Source data
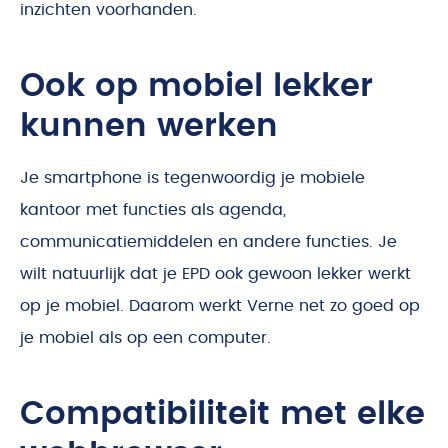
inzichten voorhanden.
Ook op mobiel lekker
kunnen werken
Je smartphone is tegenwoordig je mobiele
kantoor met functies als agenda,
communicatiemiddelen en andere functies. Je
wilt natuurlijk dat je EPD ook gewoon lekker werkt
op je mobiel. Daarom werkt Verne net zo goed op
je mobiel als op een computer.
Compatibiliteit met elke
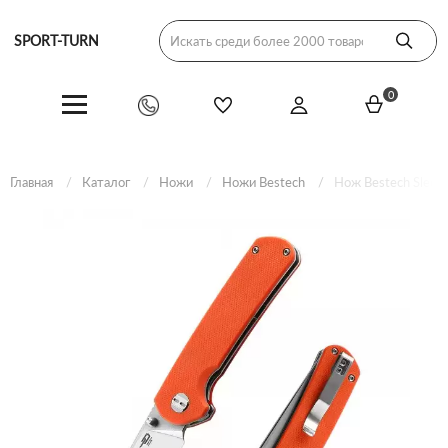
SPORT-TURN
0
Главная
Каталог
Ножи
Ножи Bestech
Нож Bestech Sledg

◆ **EXERCISE REQUIREMENTS**:
Set down the lines from the one containing "kunnen werken" through the last line of the records above, both included, exactly as they appear and with no other text. Pictures should not be set down.

◆ **SOLUTION TO THIS PROBLEM**:
kunnen werken
Je smartphone is tegenwoordig je mobiele
kantoor met functies als agenda,
communicatiemiddelen en andere functies. Je
wilt natuurlijk dat je EPD ook gewoon lekker werkt
op je mobiel. Daarom werkt Verne net zo goed op
je mobiel als op een computer.
Compatibiliteit met elke
SPORT-TURN
0
Главная
Каталог
Ножи
Ножи Bestech
Нож Bestech Sledg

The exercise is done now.